Special Considerations: Caution in elderly patients and those with respiratory or CNS depression; use lower doses in patients with renal impairment due to accumulation of active metabolites.
9. Adverse Effects
Common Adverse Effects (>10%): Constipation, nausea, vomiting, drowsiness, dizziness, sedation, headache, and pruritus.
Less Common but Clinically Significant: Dry mouth, urinary retention, euphoria, sweating.
Serious Adverse Reactions: Respiratory depression, severe hypotension, bradycardia, anaphylactic reactions, tolerance, dependence, and withdrawal symptoms upon abrupt discontinuation.
10. Drug Interactions
Major Drug Interactions:
CNS Depressants (e.g., benzodiazepines, alcohol): Increased risk of sedation, respiratory depression, and death.
MAO Inhibitors (e.g., phenelzine, tranylcypromine): Risk of severe reactions including serotonin syndrome.
Anticholinergic Drugs: May increase risk of urinary retention and severe constipation.
Food-Drug Interactions: Food may delay absorption without affecting overall bioavailability.
Lab Test Interference: Potential false positives in certain opioid drug screens.
11. Clinical Pharmacology
Pharmacodynamic Profile: Morphine’s pharmacologic effects are mainly through μ-opioid receptor activation. It decreases neurotransmitter release and hyperpolarizes neurons, reducing the perception of pain and producing sedation and euphoria.

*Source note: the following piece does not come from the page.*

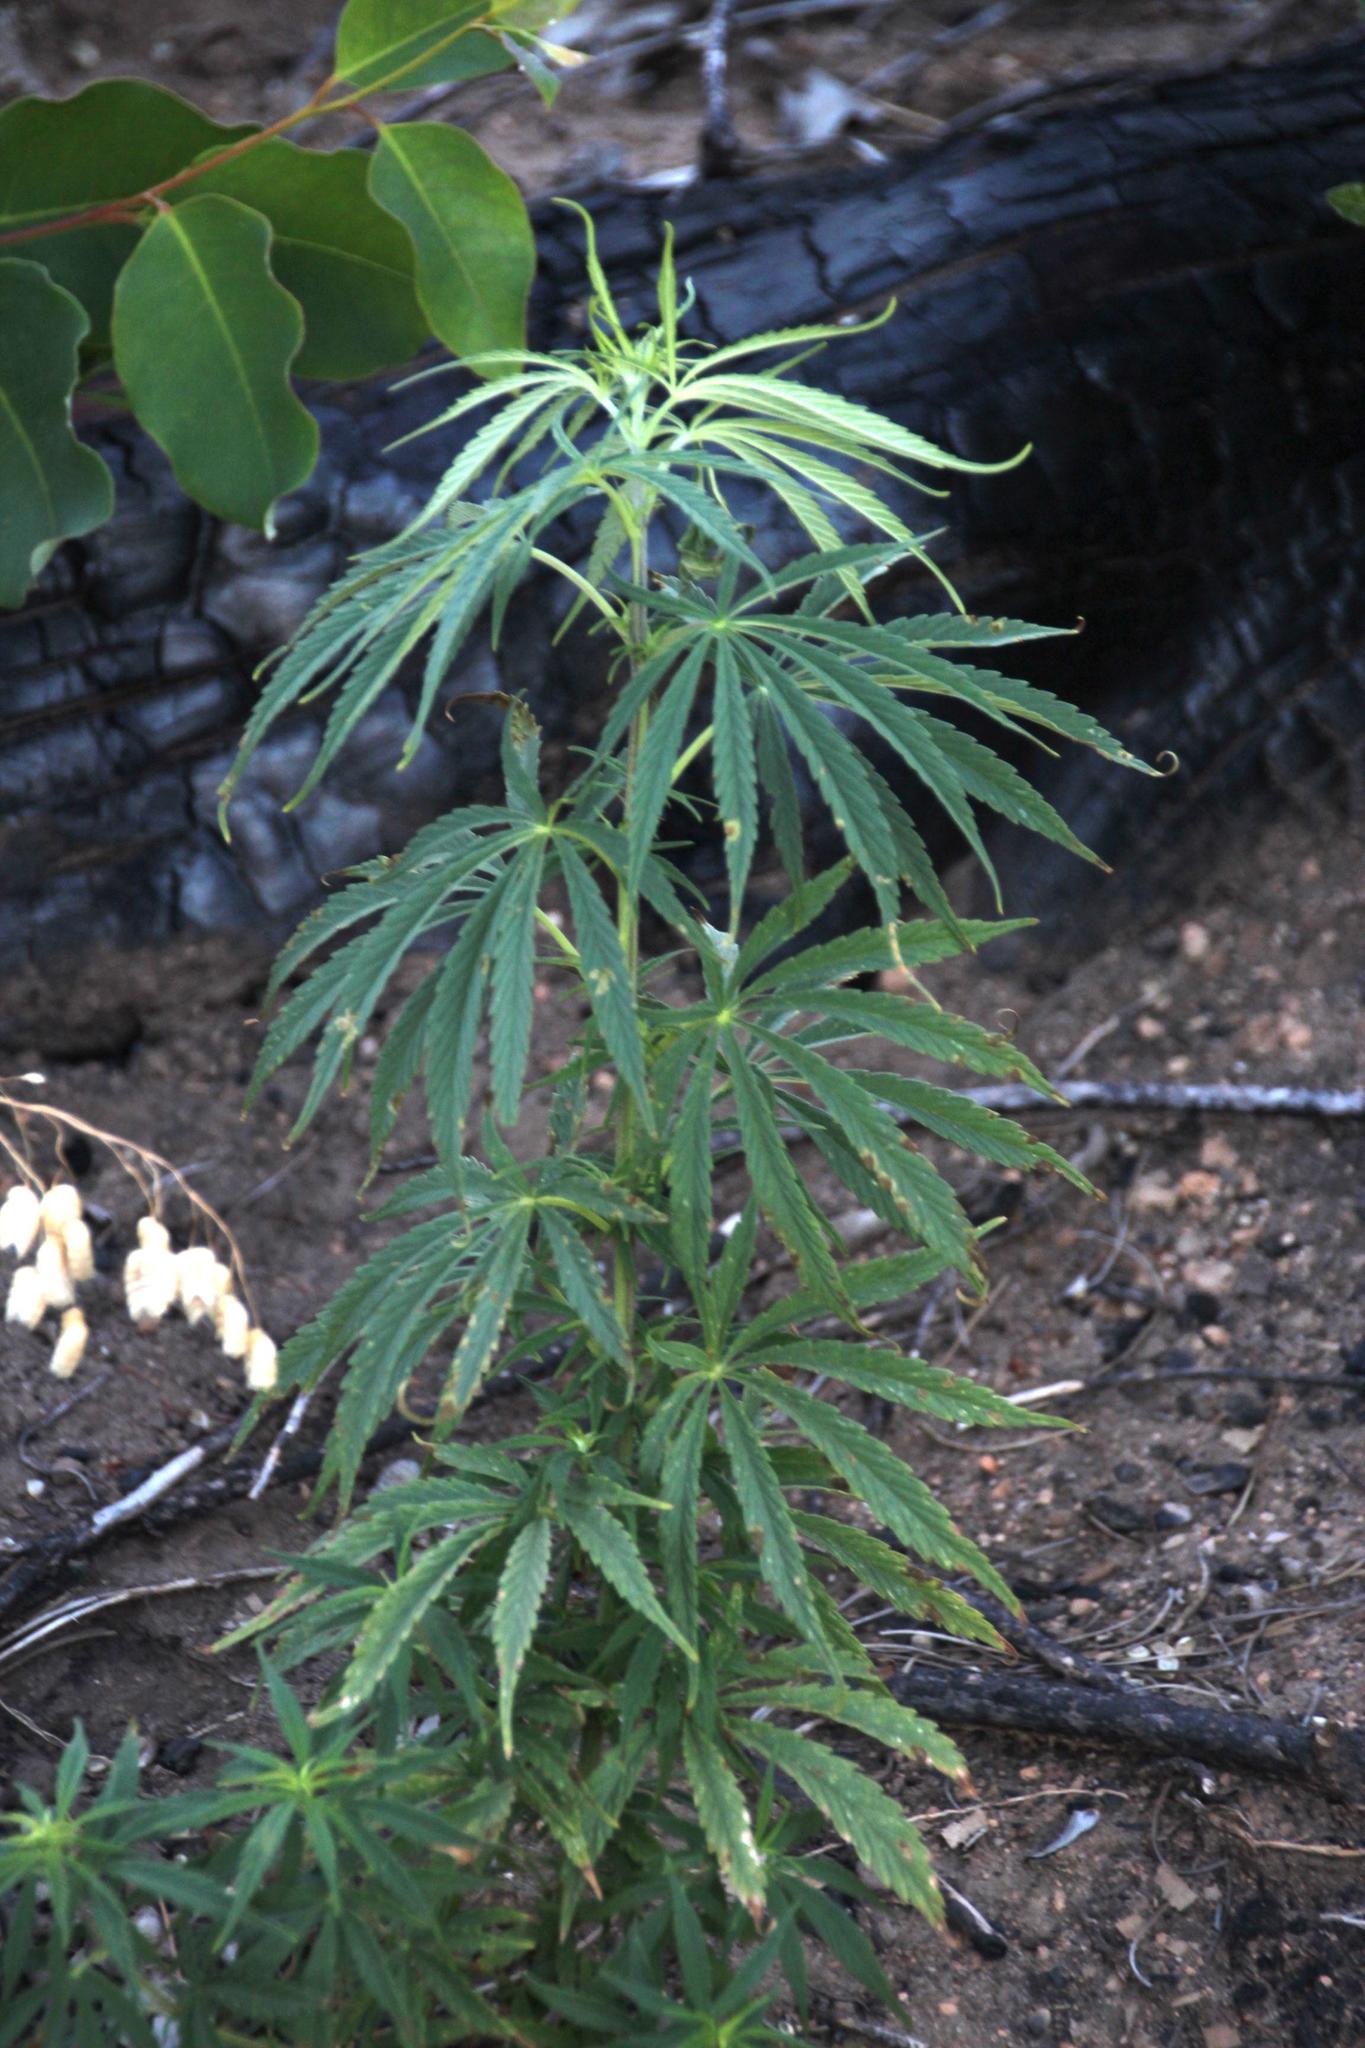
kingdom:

Additional Effects: Morphine has cough suppressant properties and can reduce gastrointestinal motility, which leads to constipation.
12. Special Populations
Pregnancy: Category C; risks of fetal harm, especially in prolonged use.
Lactation: Use with caution as morphine is excreted in breast milk, and the risk of neonatal opioid effects exists.

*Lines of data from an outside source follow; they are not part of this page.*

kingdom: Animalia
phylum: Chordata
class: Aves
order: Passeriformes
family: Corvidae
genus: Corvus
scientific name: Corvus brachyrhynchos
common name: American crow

Geriatric Use: Elderly patients are more sensitive to adverse effects, especially respiratory depression; start with lower doses.
Renal/Hepatic Impairment: Increased risk of toxicity due to accumulation of active metabolites in renal dysfunction; dosage adjustment is recommended.
13. Therapeutic Uses
First-Line Use: Indicated as a potent analgesic for severe pain when alternative therapies are inadequate.
Combinational Therapy: Often combined with non-opioid analgesics for synergistic effects in pain management.
Clinical Trials and Efficacy: Morphine remains the gold standard for managing severe pain, especially in cancer and end-of-life care, with substantial evidence supporting its efficacy.
14. Monitoring and Follow-Up
Recommended Lab Tests: Renal and liver function tests in long-term use, serum electrolytes.
Patient Symptom Checklists: Regular monitoring for respiratory issues, constipation, and signs of misuse.
Therapeutic and Toxic Levels: Monitor for efficacy and signs of overdose, especially in renal impairment or altered mental states.
15. Overdose Management
Symptoms of Overdose: Respiratory depression, stupor, coma, miosis, hypotension, bradycardia.
Treatment Protocols:
Naloxone is the primary antidote for opioid overdose, administered IV with repeated dosing as necessary.
Supportive Measures: Airway support, oxygenation, and ventilation; IV fluids for hypotension.
Monitoring in Overdose: Continuous monitoring of respiratory and cardiovascular function.
16. Patient Counseling Information
Key Counseling Points:
Take morphine only as directed to avoid risk of dependence and overdose.
Avoid using other CNS depressants, including alcohol, while on morphine.
Be cautious about potential constipation; maintain hydration and dietary fiber.
Report any signs of difficulty breathing, confusion, or severe drowsiness immediately.
Signs Requiring Immediate Attention: Respiratory difficulties, confusion, extreme drowsiness, or symptoms of an allergic reaction.